Once I stood in front of the wrong building for several hours, assiduously gathering comment from New Yorkers about a structure that had absolutely nothing to do with the story I was supposed to help write. A few days later, I arrived 20 minutes late at a stakeout of a closed meeting of the governor and mayor before realizing I had no idea what Mayor Bloomberg looked like. Another time I stood attentively at a press conference, brandishing my tape recorder in front of me without realizing I had not turned it on. In a conversation with a National Hockey League spokesperson, I asked if the “Redhawks” and the “Black Wings” would be playing at Wrigley Field.

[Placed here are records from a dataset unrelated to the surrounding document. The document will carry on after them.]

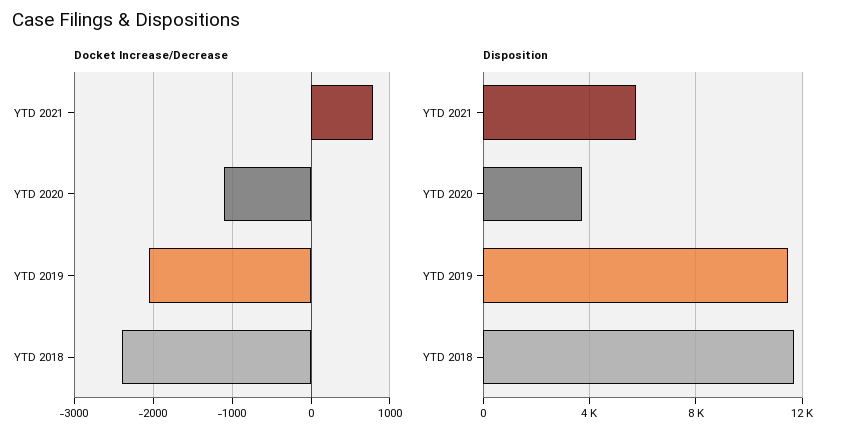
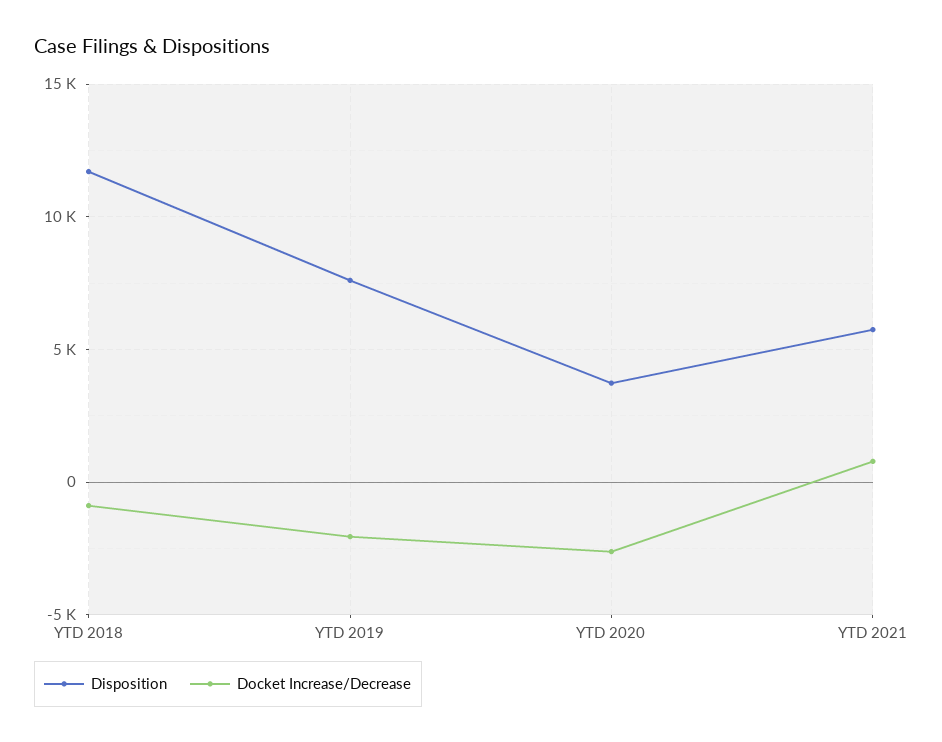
  {
    "Docket Increase/Decrease": {
      "YTD 2021": 800,
-     "YTD 2020": -1100,
+     "YTD 2020": -2500,
      "YTD 2019": -2100,
-     "YTD 2018": -2400
+     "YTD 2018": -1000
    },
    "Disposition": {
      "YTD 2021": 5500,
      "YTD 2020": 3500,
-     "YTD 2019": 11500,
+     "YTD 2019": 7500,
      "YTD 2018": 11500
    }
  }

At times, I’m able to recount these mix-ups to friends or family as humorous stories. Often even I see them that way. Yet it can be difficult to always narrate to the tune of “Liz’s Wacky Misadventures in New York!” I’m too invested—too conscious of and concerned by my fumblings, and others’ reactions to them—to laugh them off all the time. I don’t want to feel that I’m not doing well, and I don’t want other people to think so, either. As Rowling had intimated, fear of failure is a powerful force.

 

Things began to look up when a reporter who sits behind me overheard an unsuccessful phone conversation I was having with a source. I had hung up and was staring at my computer screen when he leaned over and said, “You know, you don’t have to tell them you’re an intern.” I carried these words like a banner into battle.

A few days later I was assigned a story about The Waterfalls, a public-art installation that was opening that day. Although the story fell through, and I felt that I had spent the day barking up a succession of wrong trees, the editor felt bad for me and let me go on a press run of a boat that visited each waterfall in the harbor.

I imagined myself sipping champagne with high-profile journalists, and immediately left for South Street Seaport to catch the boat. Instead of champagne, there were bright blue, frozen-rum drinks in plastic cups, and beer. And instead of a famous journalist, I struck up a conversation with the mother of the boat’s manager. She was from Minnesota, and after 10 minutes of chatting, she tried to set me up with her son, whose two young children, she told me, “really need a mother.”

I grabbed my neon-blue drink and escaped to the top of the boat. The view of downtown and the cool breeze (and perhaps the frozen drink) immediately made me feel more relaxed. The adrenaline that keeps me going at work seeped away, and I felt exhausted, but happy.

“Ladies and gentlemen,” the tour guide began. “Welcome to your tour of the one, the only, New York City Waterfalls!” We pushed off, and the noise of the boat drowned out the conversations of those around me. We soon pulled up to the Statue of Liberty, one of the many tourist attractions I had yet to see. People took out their cameras and snapped shots of it, and we moved in even closer until the sun was completely obscured behind her enormous green head. The boat manager squeezed next to me. “What do you think?” he asked. “Never gets old no matter how many times you see it, right?”

I just smiled, wanting to avoid yet another person’s reaction to my admission of being a foreigner—a newly arrived, not-quite-employed New York rookie.

I am at the bottom of a very large learning curve, and sometimes my daily push to understand my surroundings when I feel so entirely out of my element seems Sisyphean. Yet I remember a time when I felt just the same. As a freshman in college, the cloud of confusion around me would lift occasionally, like a morning fog, and something perhaps quite simple would become clear to me. Those small moments of understanding would be strangely sweet, a very specific feeling that deserted me after I became more versed in my environment. There are benefits to finding yourself at the very bottom of what you must climb, and rewards to throwing yourself into something entirely new: like speeding through the New York Harbor and seeing it all for the very first time.